“Kids these days don’t like to read – they just want to be in front of a screen!”
“I loved reading as a kid, but my child would rather do anything than sit down with a book. Where did I go wrong?”
“My kid gets extra frustrated with reading homework. They just won’t put any effort into that class.”
If this sounds like you, you may have a reluctant reader on your hands. Kids are usually reluctant to read for one of two reasons:
- There could be something going on with their mastery of phonics and phonemic awareness. This makes reading hard and not enjoyable, and therefore your child is reluctant to try.
2. Your child hasn’t found their reading sweet spot. Even though they don’t have trouble sounding out words, they don’t read for a long time, get bored quickly, or show a lot of resistance to picking up a book and starting to read.

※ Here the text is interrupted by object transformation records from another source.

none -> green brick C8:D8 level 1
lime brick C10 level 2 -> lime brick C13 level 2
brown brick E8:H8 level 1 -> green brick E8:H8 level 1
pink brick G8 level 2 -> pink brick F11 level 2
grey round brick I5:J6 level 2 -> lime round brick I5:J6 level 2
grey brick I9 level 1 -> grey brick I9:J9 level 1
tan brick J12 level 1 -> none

If you have a hunch it could be the first reason (for example, your kid struggles to sound out words or to read aloud fluently), then check out my previous post about seeking out explicit, skills-based instruction around phonics and phonemic awareness or reach out to me to discuss further. Until your child has these skills, reading will continue to be a hardship.
If you think it could be a motivation issue, I’ve got a great resource for you to turn your child into a motivated, resilient reader!
The Reading Preferences Survey helps you discover your child’s reading style. Do they have a favorite spot at home to read? A favorite genre? A preferred mode of reading?
Many parents have experienced big shifts using this survey to have a conversation around reading with their child. From where they read, to what they read, to how they read, getting into the details with them will help you figure out what’s next on their reading journey.
Armed with this new information, take a trip to the library and find books that reflect their reading preferences, create a safe, warm space at home to read, or follow their lead based on your new open conversation around reading.
Make sure to offer them several choices, so they feel listened to and empowered to make their own reading choices.
And, a reminder to stay open about what “counts” as reading: graphic novels, how-to books, and image-heavy non-fiction books are just as valuable as chapter books, especially if they get your child excited about reading!
In the meantime, use the Reading Preferences Survey to reach your reluctant reader and marvel at the change in energy in your home around reading!